→ **EXERCISE INSTRUCTIONS**
Check every line in the records below for the word "Bagé" and report how many have it, nothing more.
DATA EXCERPTS section start
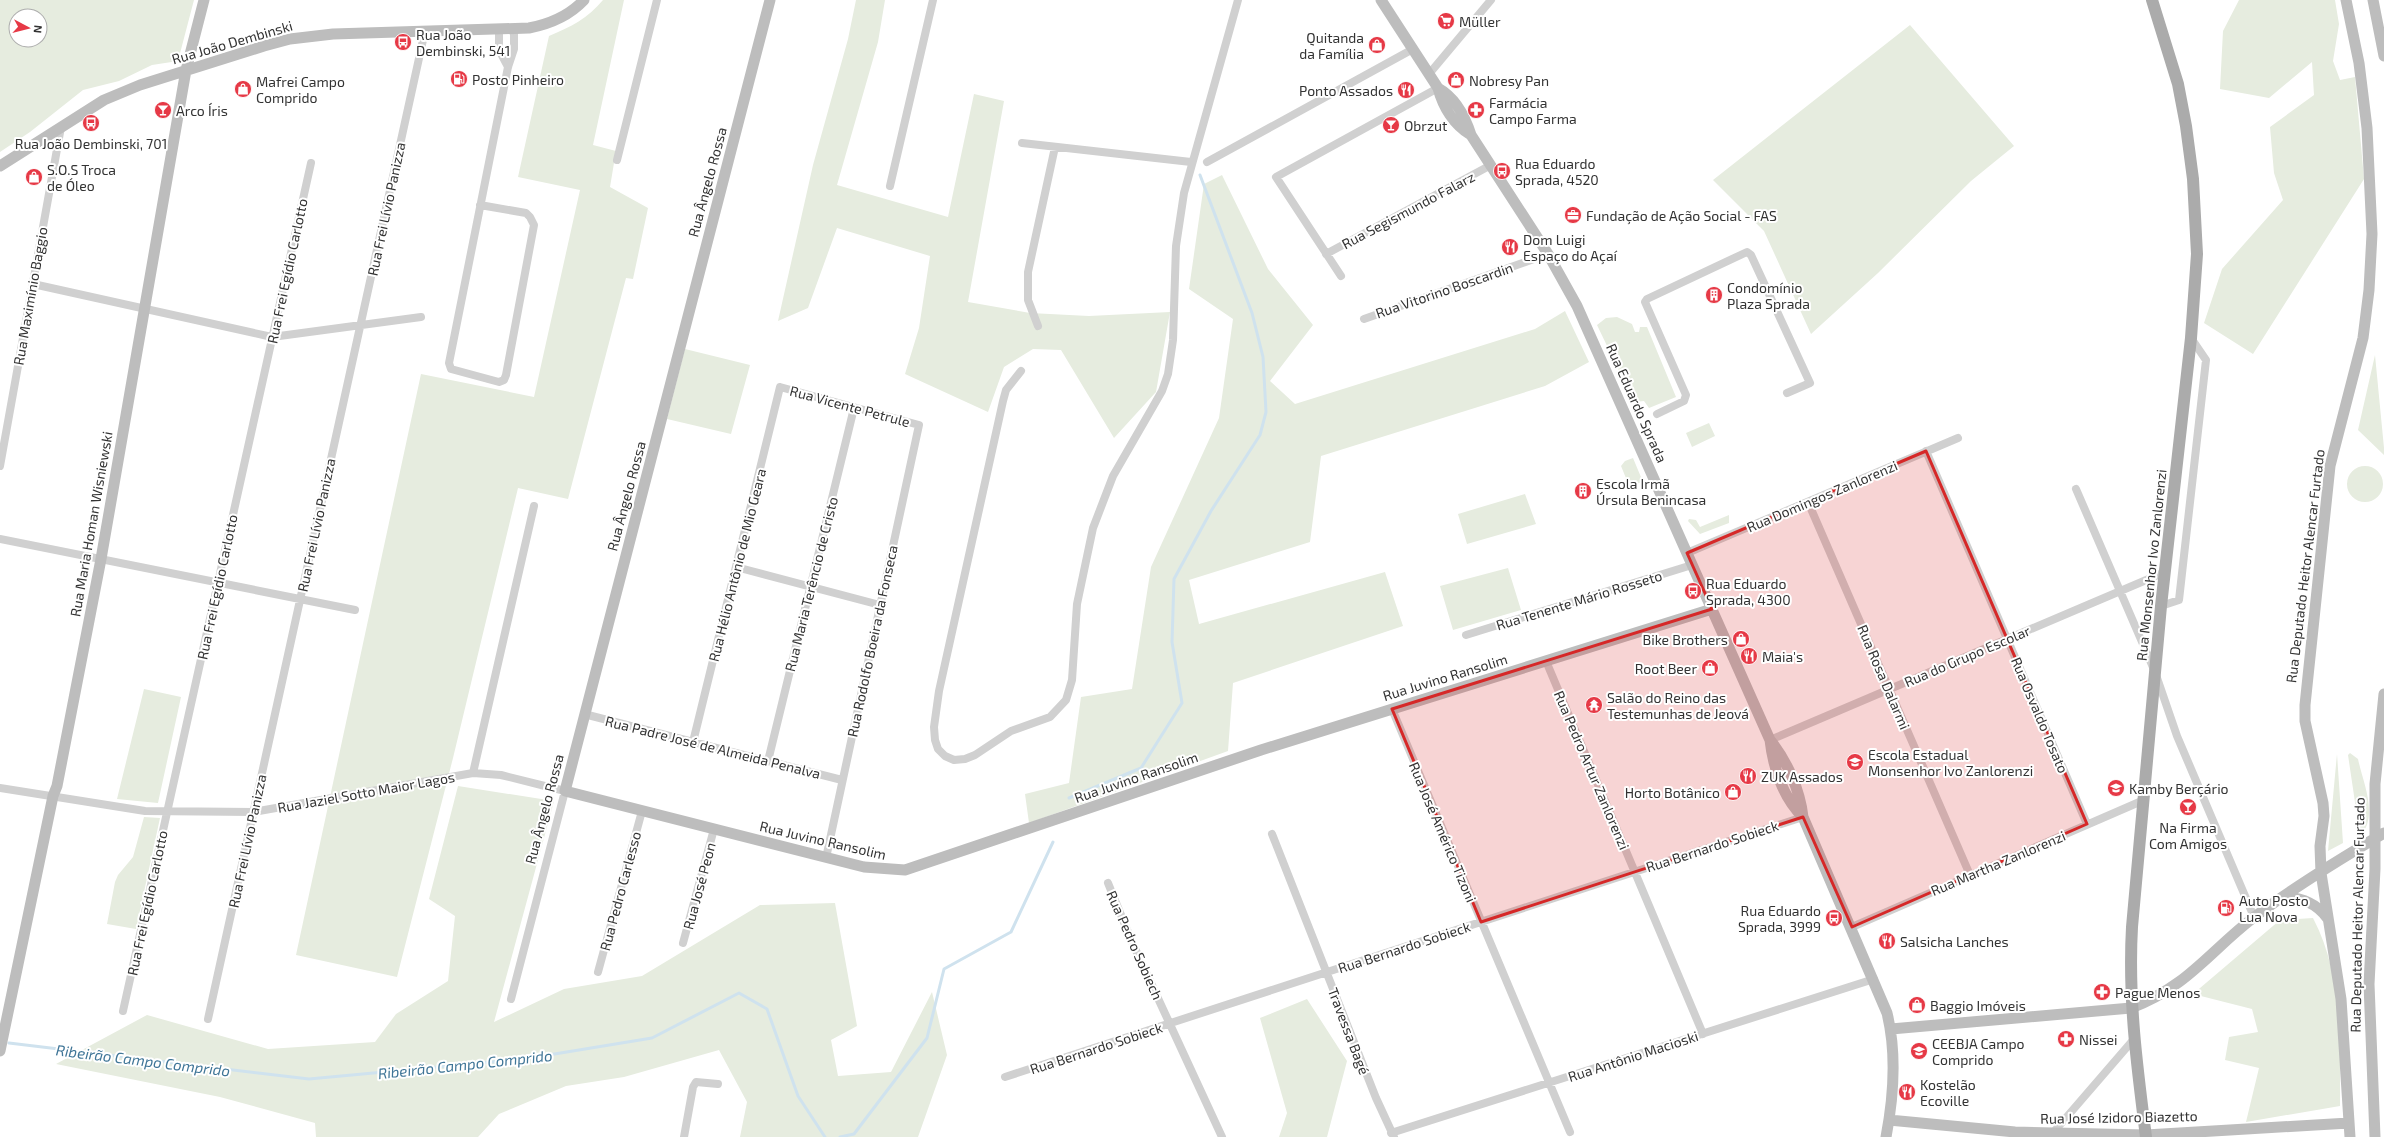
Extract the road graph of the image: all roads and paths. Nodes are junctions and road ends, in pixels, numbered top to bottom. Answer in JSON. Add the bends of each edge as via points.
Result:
{"nodes":[{"id":1,"x":204,"y":0,"type":"edge"},
{"id":2,"x":584,"y":0,"type":"edge"},
{"id":3,"x":657,"y":0,"type":"edge"},
{"id":4,"x":770,"y":0,"type":"edge"},
{"id":5,"x":933,"y":0,"type":"edge"},
{"id":6,"x":1238,"y":0,"type":"edge"},
{"id":7,"x":1381,"y":0,"type":"edge"},
{"id":8,"x":1491,"y":0,"type":"edge"},
{"id":9,"x":2152,"y":0,"type":"edge"},
{"id":10,"x":2346,"y":0,"type":"edge"},
{"id":11,"x":2373,"y":0,"type":"edge"},
{"id":12,"x":514,"y":29,"type":"junction"},
{"id":13,"x":499,"y":30,"type":"junction"},
{"id":14,"x":425,"y":31,"type":"junction"},
{"id":15,"x":1413,"y":49,"type":"junction"},
{"id":16,"x":2384,"y":56,"type":"edge"},
{"id":17,"x":508,"y":67,"type":"junction"},
{"id":18,"x":186,"y":70,"type":"junction"},
{"id":19,"x":1429,"y":74,"type":"junction"},
{"id":20,"x":1438,"y":88,"type":"junction"},
{"id":21,"x":61,"y":127,"type":"junction"},
{"id":22,"x":1022,"y":143,"type":"dead end"},
{"id":23,"x":1055,"y":147,"type":"junction"},
{"id":24,"x":618,"y":160,"type":"dead end"},
{"id":25,"x":1191,"y":162,"type":"junction"},
{"id":26,"x":1207,"y":162,"type":"dead end"},
{"id":27,"x":311,"y":163,"type":"dead end"},
{"id":28,"x":1491,"y":165,"type":"junction"},
{"id":29,"x":0,"y":166,"type":"edge"},
{"id":30,"x":890,"y":186,"type":"dead end"},
{"id":31,"x":480,"y":205,"type":"junction"},
{"id":32,"x":1326,"y":254,"type":"junction"},
{"id":33,"x":1548,"y":254,"type":"junction"},
{"id":34,"x":1341,"y":276,"type":"dead end"},
{"id":35,"x":33,"y":284,"type":"junction"},
{"id":36,"x":145,"y":309,"type":"junction"},
{"id":37,"x":421,"y":317,"type":"dead end"},
{"id":38,"x":1364,"y":319,"type":"dead end"},
{"id":39,"x":360,"y":325,"type":"junction"},
{"id":40,"x":1038,"y":326,"type":"dead end"},
{"id":41,"x":272,"y":337,"type":"junction"},
{"id":42,"x":2190,"y":338,"type":"junction"},
{"id":43,"x":1021,"y":371,"type":"dead end"},
{"id":44,"x":780,"y":387,"type":"joint"},
{"id":45,"x":1787,"y":393,"type":"dead end"},
{"id":46,"x":854,"y":408,"type":"junction"},
{"id":47,"x":1657,"y":414,"type":"dead end"},
{"id":48,"x":919,"y":425,"type":"joint"},
{"id":49,"x":1958,"y":438,"type":"dead end"},
{"id":50,"x":1926,"y":451,"type":"junction"},
{"id":51,"x":0,"y":466,"type":"edge"},
{"id":52,"x":2076,"y":489,"type":"dead end"},
{"id":53,"x":1808,"y":502,"type":"junction"},
{"id":54,"x":534,"y":506,"type":"dead end"},
{"id":55,"x":0,"y":539,"type":"edge"},
{"id":56,"x":1687,"y":553,"type":"junction"},
{"id":57,"x":101,"y":559,"type":"junction"},
{"id":58,"x":1692,"y":565,"type":"junction"},
{"id":59,"x":736,"y":567,"type":"junction"},
{"id":60,"x":2165,"y":572,"type":"junction"},
{"id":61,"x":218,"y":583,"type":"junction"},
{"id":62,"x":810,"y":587,"type":"junction"},
{"id":63,"x":2120,"y":591,"type":"junction"},
{"id":64,"x":300,"y":599,"type":"junction"},
{"id":65,"x":880,"y":605,"type":"junction"},
{"id":66,"x":2161,"y":606,"type":"junction"},
{"id":67,"x":1712,"y":609,"type":"junction"},
{"id":68,"x":355,"y":610,"type":"dead end"},
{"id":69,"x":1466,"y":635,"type":"dead end"},
{"id":70,"x":2007,"y":639,"type":"junction"},
{"id":71,"x":1546,"y":661,"type":"junction"},
{"id":72,"x":2155,"y":672,"type":"junction"},
{"id":73,"x":1890,"y":689,"type":"junction"},
{"id":74,"x":2384,"y":694,"type":"edge"},
{"id":75,"x":1392,"y":709,"type":"junction"},
{"id":76,"x":584,"y":714,"type":"junction"},
{"id":77,"x":1770,"y":740,"type":"junction"},
{"id":78,"x":693,"y":742,"type":"junction"},
{"id":79,"x":768,"y":761,"type":"junction"},
{"id":80,"x":473,"y":773,"type":"junction"},
{"id":81,"x":842,"y":780,"type":"junction"},
{"id":82,"x":2375,"y":784,"type":"junction"},
{"id":83,"x":0,"y":788,"type":"edge"},
{"id":84,"x":565,"y":791,"type":"junction"},
{"id":85,"x":52,"y":796,"type":"junction"},
{"id":86,"x":2384,"y":796,"type":"edge"},
{"id":87,"x":2144,"y":800,"type":"junction"},
{"id":88,"x":642,"y":810,"type":"junction"},
{"id":89,"x":253,"y":812,"type":"junction"},
{"id":90,"x":167,"y":813,"type":"junction"},
{"id":91,"x":1803,"y":817,"type":"junction"},
{"id":92,"x":2087,"y":824,"type":"junction"},
{"id":93,"x":714,"y":829,"type":"junction"},
{"id":94,"x":1272,"y":834,"type":"dead end"},
{"id":95,"x":2380,"y":836,"type":"edge"},
{"id":96,"x":826,"y":858,"type":"junction"},
{"id":97,"x":1635,"y":872,"type":"junction"},
{"id":98,"x":2321,"y":873,"type":"junction"},
{"id":99,"x":1970,"y":875,"type":"junction"},
{"id":100,"x":1108,"y":883,"type":"dead end"},
{"id":101,"x":2284,"y":896,"type":"junction"},
{"id":102,"x":2254,"y":917,"type":"junction"},
{"id":103,"x":2328,"y":919,"type":"junction"},
{"id":104,"x":1481,"y":922,"type":"junction"},
{"id":105,"x":1852,"y":926,"type":"junction"},
{"id":106,"x":684,"y":943,"type":"dead end"},
{"id":107,"x":598,"y":972,"type":"dead end"},
{"id":108,"x":1326,"y":972,"type":"junction"},
{"id":109,"x":1874,"y":979,"type":"junction"},
{"id":110,"x":510,"y":999,"type":"dead end"},
{"id":111,"x":2131,"y":1008,"type":"junction"},
{"id":112,"x":123,"y":1011,"type":"dead end"},
{"id":113,"x":208,"y":1019,"type":"dead end"},
{"id":114,"x":1170,"y":1024,"type":"junction"},
{"id":115,"x":1891,"y":1029,"type":"junction"},
{"id":116,"x":1703,"y":1034,"type":"junction"},
{"id":117,"x":2134,"y":1039,"type":"junction"},
{"id":118,"x":0,"y":1051,"type":"edge"},
{"id":119,"x":1006,"y":1077,"type":"dead end"},
{"id":120,"x":1549,"y":1083,"type":"junction"},
{"id":121,"x":718,"y":1084,"type":"dead end"},
{"id":122,"x":1889,"y":1120,"type":"junction"},
{"id":123,"x":2379,"y":1120,"type":"edge"},
{"id":124,"x":2349,"y":1123,"type":"junction"},
{"id":125,"x":1570,"y":1132,"type":"dead end"},
{"id":126,"x":2052,"y":1134,"type":"junction"},
{"id":127,"x":1393,"y":1135,"type":"edge"},
{"id":128,"x":2146,"y":1136,"type":"edge"},
{"id":129,"x":684,"y":1137,"type":"edge"},
{"id":130,"x":1222,"y":1137,"type":"edge"},
{"id":131,"x":1886,"y":1137,"type":"edge"},
{"id":132,"x":2350,"y":1137,"type":"edge"},
{"id":133,"x":2375,"y":1137,"type":"edge"}],
"edges":[{"from":1,"to":18,"type":"street","name":"Rua Maria Homan Wisniewski"},
{"from":2,"to":12,"type":"street","name":"Rua João Dembinski","via":[[556,21]]},
{"from":3,"to":24,"type":"street"},
{"from":4,"to":76,"type":"street","name":"Rua Ângelo Rossa"},
{"from":5,"to":30,"type":"street"},
{"from":6,"to":25,"type":"street"},
{"from":7,"to":15,"type":"street","name":"Rua Eduardo Sprada"},
{"from":8,"to":19,"type":"street"},
{"from":9,"to":42,"type":"main road","name":"Rua Monsenhor Ivo Zanlorenzi","via":[[2178,84],[2193,179],[2196,254]]},
{"from":10,"to":98,"type":"street","name":"Rua Deputado Heitor Alencar Furtado","via":[[2359,63],[2367,128],[2372,197],[2372,249],[2363,338],[2330,466],[2305,705],[2305,720],[2323,803]]},
{"from":11,"to":16,"type":"street"},
{"from":12,"to":13,"type":"street","name":"Rua João Dembinski"},
{"from":12,"to":17,"type":"street","via":[[514,49]]},
{"from":13,"to":14,"type":"street","name":"Rua João Dembinski"},
{"from":13,"to":17,"type":"street","via":[[500,50]]},
{"from":14,"to":18,"type":"street","name":"Rua João Dembinski","via":[[356,32],[290,39]]},
{"from":14,"to":39,"type":"street","name":"Rua Frei Lívio Panizza"},
{"from":15,"to":19,"type":"street","name":"Rua Eduardo Sprada"},
{"from":15,"to":26,"type":"street"},
{"from":17,"to":31,"type":"street"},
{"from":18,"to":21,"type":"street","name":"Rua João Dembinski","via":[[104,100]]},
{"from":18,"to":36,"type":"street","name":"Rua Maria Homan Wisniewski"},
{"from":19,"to":20,"type":"street","name":"Rua Eduardo Sprada"},
{"from":20,"to":28,"type":"street","name":"Rua Eduardo Sprada","via":[[1442,101],[1460,129],[1471,135]]},
{"from":20,"to":32,"type":"street","via":[[1276,177]]},
{"from":21,"to":29,"type":"street","name":"Rua João Dembinski"},
{"from":21,"to":35,"type":"street","name":"Rua Maximínio Baggio"},
{"from":22,"to":23,"type":"street"},
{"from":23,"to":25,"type":"street"},
{"from":23,"to":40,"type":"street","via":[[1028,272],[1028,300]]},
{"from":25,"to":43,"type":"street","via":[[1179,218],[1173,340],[1168,374],[1162,391],[1113,476],[1093,528],[1077,604],[1070,690],[1059,710],[1050,718],[1011,731],[975,755],[954,760],[938,749],[935,740],[934,727],[939,691],[1003,401],[1006,390]]},
{"from":27,"to":41,"type":"street","name":"Rua Frei Egídio Carlotto"},
{"from":28,"to":32,"type":"street","name":"Rua Segismundo Falarz"},
{"from":28,"to":33,"type":"street","name":"Rua Eduardo Sprada"},
{"from":31,"to":31,"type":"street","via":[[449,367],[499,382],[504,380],[506,375],[534,225],[526,213]]},
{"from":32,"to":34,"type":"street"},
{"from":33,"to":38,"type":"street","name":"Rua Vitorino Boscardin"},
{"from":33,"to":56,"type":"street","name":"Rua Eduardo Sprada","via":[[1587,327]]},
{"from":35,"to":36,"type":"street"},
{"from":35,"to":51,"type":"street","name":"Rua Maximínio Baggio"},
{"from":36,"to":41,"type":"street"},
{"from":36,"to":57,"type":"street","name":"Rua Maria Homan Wisniewski"},
{"from":37,"to":39,"type":"street"},
{"from":39,"to":41,"type":"street"},
{"from":39,"to":64,"type":"street","name":"Rua Frei Lívio Panizza"},
{"from":41,"to":61,"type":"street","name":"Rua Frei Egídio Carlotto"},
{"from":42,"to":60,"type":"main road","name":"Rua Monsenhor Ivo Zanlorenzi"},
{"from":42,"to":66,"type":"street","via":[[2206,360],[2179,600]]},
{"from":44,"to":46,"type":"street","name":"Rua Vicente Petrule"},
{"from":44,"to":59,"type":"street","name":"Rua Hélio Antônio de Mio Geara"},
{"from":45,"to":47,"type":"street","via":[[1810,383],[1748,252],[1645,302],[1686,395],[1684,401]]},
{"from":46,"to":48,"type":"street","name":"Rua Vicente Petrule"},
{"from":46,"to":62,"type":"street","name":"Rua Maria Terêncio de Cristo"},
{"from":48,"to":65,"type":"street","name":"Rua Rodolfo Boeira da Fonseca"},
{"from":49,"to":50,"type":"street","name":"Rua Domingos Zanlorenzi"},
{"from":50,"to":53,"type":"street","name":"Rua Domingos Zanlorenzi"},
{"from":50,"to":70,"type":"street","name":"Rua Osvaldo Tosato"},
{"from":52,"to":63,"type":"street"},
{"from":53,"to":56,"type":"street","name":"Rua Domingos Zanlorenzi"},
{"from":53,"to":73,"type":"street","name":"Rua Rosa Dalarmi"},
{"from":54,"to":80,"type":"street"},
{"from":55,"to":57,"type":"street"},
{"from":56,"to":58,"type":"street","name":"Rua Eduardo Sprada"},
{"from":57,"to":61,"type":"street"},
{"from":57,"to":85,"type":"street","name":"Rua Maria Homan Wisniewski","via":[[57,786]]},
{"from":58,"to":67,"type":"street","name":"Rua Eduardo Sprada"},
{"from":58,"to":69,"type":"street","name":"Rua Tenente Mário Rosseto"},
{"from":59,"to":62,"type":"street"},
{"from":59,"to":78,"type":"street","name":"Rua Hélio Antônio de Mio Geara"},
{"from":60,"to":63,"type":"street","name":"Rua do Grupo Escolar"},
{"from":60,"to":66,"type":"main road","name":"Rua Monsenhor Ivo Zanlorenzi"},
{"from":61,"to":64,"type":"street"},
{"from":61,"to":90,"type":"street","name":"Rua Frei Egídio Carlotto"},
{"from":62,"to":65,"type":"street"},
{"from":62,"to":79,"type":"street","name":"Rua Maria Terêncio de Cristo"},
{"from":63,"to":70,"type":"street","name":"Rua do Grupo Escolar"},
{"from":63,"to":72,"type":"street"},
{"from":64,"to":68,"type":"street"},
{"from":64,"to":89,"type":"street","name":"Rua Frei Lívio Panizza"},
{"from":65,"to":81,"type":"street","name":"Rua Rodolfo Boeira da Fonseca"},
{"from":66,"to":72,"type":"main road","name":"Rua Monsenhor Ivo Zanlorenzi"},
{"from":67,"to":71,"type":"street","name":"Rua Juvino Ransolim"},
{"from":67,"to":77,"type":"street","name":"Rua Eduardo Sprada"},
{"from":70,"to":73,"type":"street","name":"Rua do Grupo Escolar"},
{"from":70,"to":92,"type":"street","name":"Rua Osvaldo Tosato"},
{"from":71,"to":75,"type":"street","name":"Rua Juvino Ransolim"},
{"from":71,"to":97,"type":"street","name":"Rua Pedro Artur Zanlorenzi"},
{"from":72,"to":87,"type":"main road","name":"Rua Monsenhor Ivo Zanlorenzi"},
{"from":72,"to":102,"type":"street","via":[[2177,736]]},
{"from":73,"to":77,"type":"street","name":"Rua do Grupo Escolar"},
{"from":73,"to":99,"type":"street","name":"Rua Rosa Dalarmi"},
{"from":74,"to":82,"type":"street","name":"Rua Deputado Heitor Alencar Furtado"},
{"from":75,"to":96,"type":"street","name":"Rua Juvino Ransolim","via":[[1261,750],[919,867],[877,870]]},
{"from":75,"to":104,"type":"street","name":"Rua José Américo Tizoni"},
{"from":76,"to":78,"type":"street","name":"Rua Padre José de Almeida Penalva"},
{"from":76,"to":84,"type":"street","name":"Rua Ângelo Rossa"},
{"from":77,"to":91,"type":"street","name":"Rua Eduardo Sprada","via":[[1782,755],[1801,802]]},
{"from":78,"to":79,"type":"street","name":"Rua Padre José de Almeida Penalva"},
{"from":79,"to":81,"type":"street","name":"Rua Padre José de Almeida Penalva"},
{"from":80,"to":84,"type":"street","name":"Rua Jaziel Sotto Maior Lagos","via":[[501,775]]},
{"from":80,"to":89,"type":"street","name":"Rua Jaziel Sotto Maior Lagos"},
{"from":81,"to":96,"type":"street","name":"Rua Rodolfo Boeira da Fonseca"},
{"from":82,"to":86,"type":"street"},
{"from":82,"to":95,"type":"street","name":"Rua Deputado Heitor Alencar Furtado"},
{"from":83,"to":85,"type":"street","name":"Rua Jaziel Sotto Maior Lagos"},
{"from":84,"to":88,"type":"street","name":"Rua Juvino Ransolim"},
{"from":84,"to":110,"type":"street","name":"Rua Ângelo Rossa"},
{"from":85,"to":90,"type":"street","name":"Rua Jaziel Sotto Maior Lagos","via":[[122,809]]},
{"from":85,"to":118,"type":"street","name":"Rua Maria Homan Wisniewski"},
{"from":87,"to":92,"type":"street","name":"Rua Martha Zanlorenzi"},
{"from":87,"to":111,"type":"main road","name":"Rua Monsenhor Ivo Zanlorenzi","via":[[2132,928]]},
{"from":88,"to":93,"type":"street","name":"Rua Juvino Ransolim"},
{"from":88,"to":107,"type":"street","name":"Rua Pedro Carlesso"},
{"from":89,"to":90,"type":"street","name":"Rua Jaziel Sotto Maior Lagos"},
{"from":89,"to":113,"type":"street","name":"Rua Frei Lívio Panizza"},
{"from":90,"to":112,"type":"street","name":"Rua Frei Egídio Carlotto"},
{"from":91,"to":97,"type":"street","name":"Rua Bernardo Sobieck"},
{"from":91,"to":105,"type":"street","name":"Rua Eduardo Sprada"},
{"from":92,"to":99,"type":"street","name":"Rua Martha Zanlorenzi"},
{"from":93,"to":96,"type":"street","name":"Rua Juvino Ransolim"},
{"from":93,"to":106,"type":"street","name":"Rua José Peon"},
{"from":94,"to":108,"type":"street","name":"Travessa Bagé"},
{"from":95,"to":98,"type":"street"},
{"from":95,"to":123,"type":"street","name":"Rua Deputado Heitor Alencar Furtado","via":[[2368,1002]]},
{"from":97,"to":104,"type":"street","name":"Rua Bernardo Sobieck"},
{"from":97,"to":116,"type":"street","name":"Rua Pedro Artur Zanlorenzi"},
{"from":98,"to":101,"type":"street"},
{"from":98,"to":103,"type":"street","name":"Rua Deputado Heitor Alencar Furtado"},
{"from":99,"to":105,"type":"street","name":"Rua Martha Zanlorenzi"},
{"from":100,"to":114,"type":"street","name":"Rua Pedro Sobiech"},
{"from":101,"to":102,"type":"street"},
{"from":101,"to":103,"type":"street","via":[[2314,905],[2322,910]]},
{"from":102,"to":111,"type":"street","via":[[2182,981],[2154,999]]},
{"from":103,"to":124,"type":"street","name":"Rua Deputado Heitor Alencar Furtado","via":[[2341,999]]},
{"from":104,"to":108,"type":"street","name":"Rua Bernardo Sobieck"},
{"from":104,"to":120,"type":"street","name":"Rua José Américo Tizoni"},
{"from":105,"to":109,"type":"street","name":"Rua Eduardo Sprada"},
{"from":108,"to":114,"type":"street","name":"Rua Bernardo Sobieck"},
{"from":108,"to":127,"type":"street","name":"Travessa Bagé"},
{"from":109,"to":115,"type":"street","name":"Rua Eduardo Sprada"},
{"from":109,"to":116,"type":"street","name":"Rua Antônio Macioski"},
{"from":111,"to":115,"type":"street"},
{"from":111,"to":117,"type":"main road","name":"Rua Monsenhor Ivo Zanlorenzi"},
{"from":114,"to":119,"type":"street","name":"Rua Bernardo Sobieck"},
{"from":114,"to":130,"type":"street","name":"Rua Pedro Sobiech"},
{"from":115,"to":122,"type":"street","name":"Rua Eduardo Sprada","via":[[1894,1065]]},
{"from":116,"to":120,"type":"street","name":"Rua Antônio Macioski"},
{"from":117,"to":126,"type":"street"},
{"from":117,"to":128,"type":"main road","name":"Rua Monsenhor Ivo Zanlorenzi"},
{"from":120,"to":125,"type":"street","name":"Rua José Américo Tizoni"},
{"from":120,"to":127,"type":"street","name":"Rua Antônio Macioski"},
{"from":121,"to":129,"type":"street","via":[[696,1082]]},
{"from":122,"to":126,"type":"street","name":"Rua José Izidoro Biazetto"},
{"from":122,"to":131,"type":"street","name":"Rua Eduardo Sprada"},
{"from":123,"to":133,"type":"street","name":"Rua Deputado Heitor Alencar Furtado"},
{"from":124,"to":128,"type":"street","name":"Rua José Izidoro Biazetto"},
{"from":124,"to":132,"type":"street","name":"Rua Deputado Heitor Alencar Furtado"},
{"from":126,"to":128,"type":"street","name":"Rua José Izidoro Biazetto"}]}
DATA EXCERPTS section end
→ **RESPONSE TO THE TASK**
2